Ci sarà anche quest'anno e avrà una platea ampia grazie alla rete. E' il Salone del Libro di Torino che non potendosi svolgere come sempre al Lingotto potrà proporre i suoi autori grazie a internet

Non si potrà circolare tra i padiglioni, assistere di persona alle conferenze degli autori e neppure sfogliare le pagine dei tantissimi libri proposti ma, seppur cambiando necessariamente modalità, il Salone del Libro di Torino anche quest’anno ci sarà. Non sarà più il Lingotto la sede dell’evento ma una platea ancora più grande, quella che viene offerta dalla rete sulla quale, dal 14 al 17 maggio, potremo partecipare all’edizione dell’anno del covid-19. Il titolo scelto per questa edizione è in linea con il periodo: “Altre forme di vita”.

Il direttore del salone, Nicola Lagioia ha voluto dedicare questa edizione alle vittime del virus, ai loro parenti, ai medici e ai paramedici che sono stati protagonisti in questi mesi dolorosi.
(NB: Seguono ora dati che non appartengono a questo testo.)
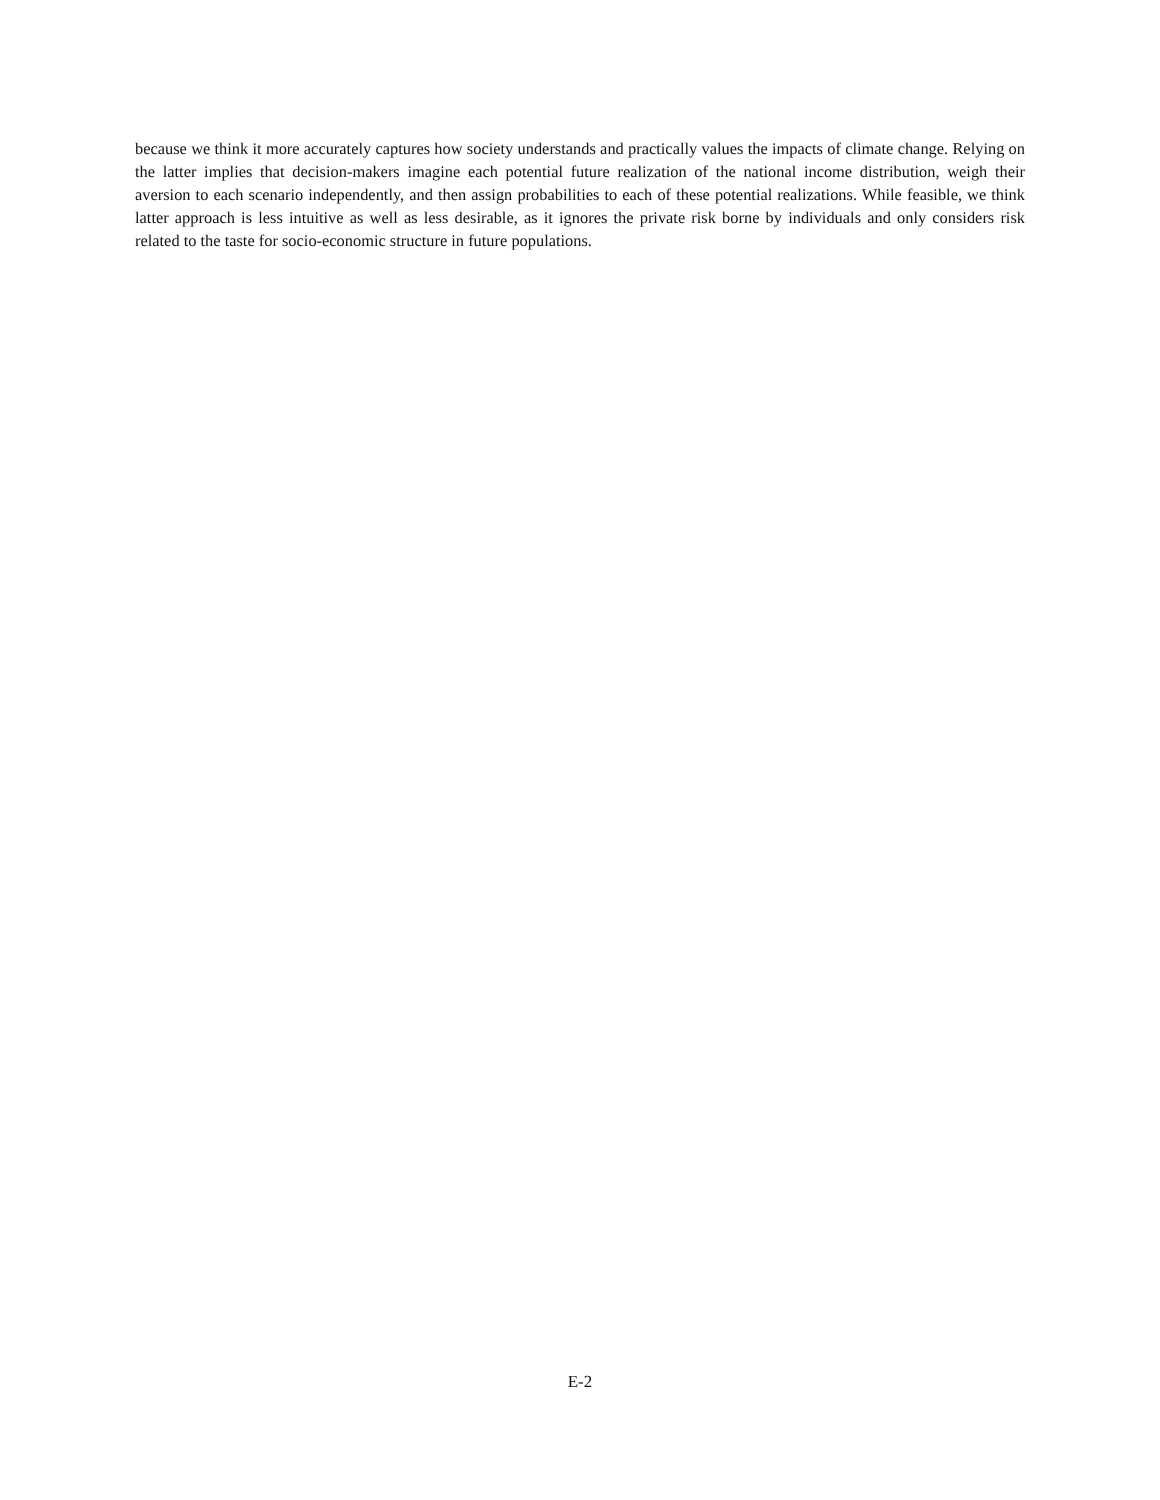because we think it more accurately captures how society understands and practically values the impacts of climate change. Relying on the latter implies that decision-makers imagine each potential future realization of the national income distribution, weigh their aversion to each scenario independently, and then assign probabilities to each of these potential realizations. While feasible, we think latter approach is less intuitive as well as less desirable, as it ignores the private risk borne by individuals and only considers risk related to the taste for socio-economic structure in future populations.
E-2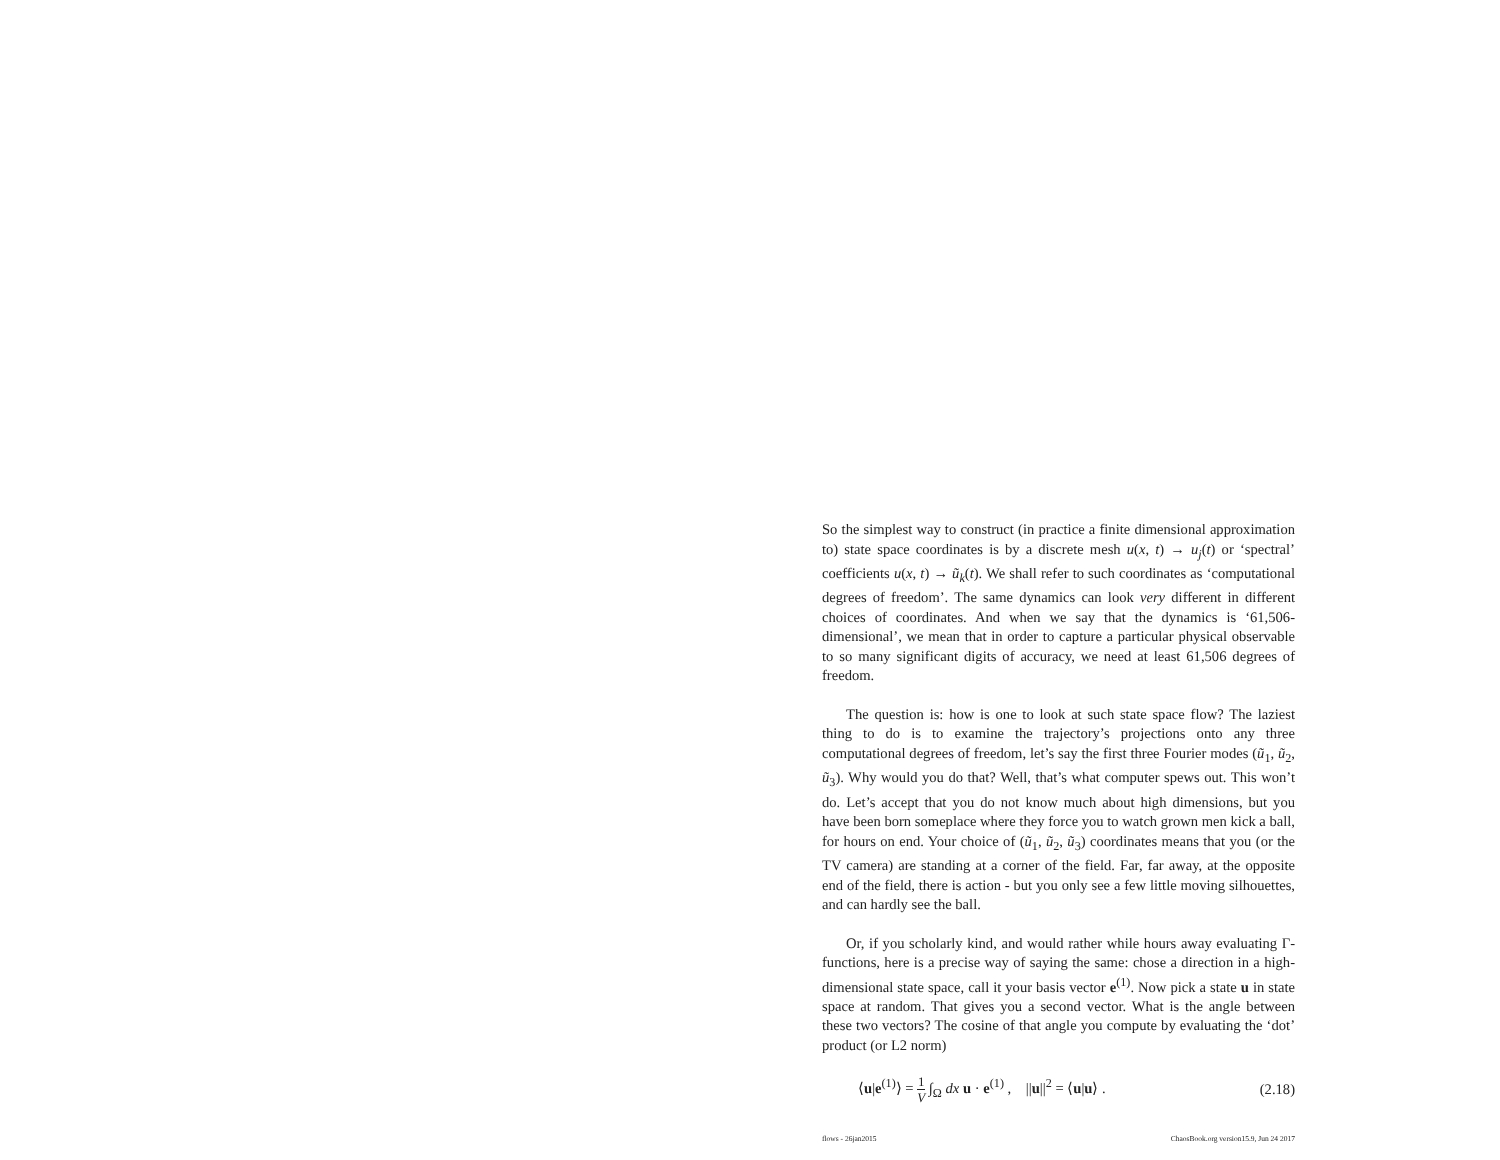So the simplest way to construct (in practice a finite dimensional approximation to) state space coordinates is by a discrete mesh u(x, t) → u<sub>j</sub>(t) or ‘spectral’ coefficients u(x, t) → ũ<sub>k</sub>(t). We shall refer to such coordinates as ‘computational degrees of freedom’. The same dynamics can look very different in different choices of coordinates. And when we say that the dynamics is ‘61,506-dimensional’, we mean that in order to capture a particular physical observable to so many significant digits of accuracy, we need at least 61,506 degrees of freedom.
The question is: how is one to look at such state space flow? The laziest thing to do is to examine the trajectory’s projections onto any three computational degrees of freedom, let’s say the first three Fourier modes (ũ<sub>1</sub>, ũ<sub>2</sub>, ũ<sub>3</sub>). Why would you do that? Well, that’s what computer spews out. This won’t do. Let’s accept that you do not know much about high dimensions, but you have been born someplace where they force you to watch grown men kick a ball, for hours on end. Your choice of (ũ<sub>1</sub>, ũ<sub>2</sub>, ũ<sub>3</sub>) coordinates means that you (or the TV camera) are standing at a corner of the field. Far, far away, at the opposite end of the field, there is action - but you only see a few little moving silhouettes, and can hardly see the ball.
Or, if you scholarly kind, and would rather while hours away evaluating Γ-functions, here is a precise way of saying the same: chose a direction in a high-dimensional state space, call it your basis vector e<sup>(1)</sup>. Now pick a state u in state space at random. That gives you a second vector. What is the angle between these two vectors? The cosine of that angle you compute by evaluating the ‘dot’ product (or L2 norm)
⟨u|e<sup>(1)</sup>⟩ = 1 V ∫<sub>Ω</sub> dx u · e<sup>(1)</sup> , ||u||<sup>2</sup> = ⟨u|u⟩ . (2.18)
flows - 26jan2015 ChaosBook.org version15.9, Jun 24 2017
Quest’anno i tempi per organizzare la kermesse culturale sono stati rapidi, in quanto in una settimana sono stati avviati i contatti per raccogliere le adesioni e poter parlare, questa volta in “live streaming”, di libri, scienza, storia, musica, cinema e del tempo che sarà.

I quattro giorni inizieranno il 14 maggio con una lezione dello storico Alessandro Barbero in diretta dalla Mole Antonelliana e poi, a seguire: Samantha Cristoforetti, Salman Rushdie e Javier Cercas, Roberto Saviano e Paolo Rumiz, Jared Diamond e Ocean Vuong, Amitav Ghosh e Annie Ernaux, Vinicio Capossela e Valeria Parrella, Paolo Giordano e Alessandro Baricco, Jovanotti e Saviano, Enzo Bianchi e Zerocalcare, Roberto Calasso e Linus, Paolo Cognetti e Pennac, Mariangela Gualtieri e Alberto Angela. Il tutto in  diretta streaming, e poi sul sito “salonelibro.it” grazie al quale sarà possibile rivedere e riascoltare tutto.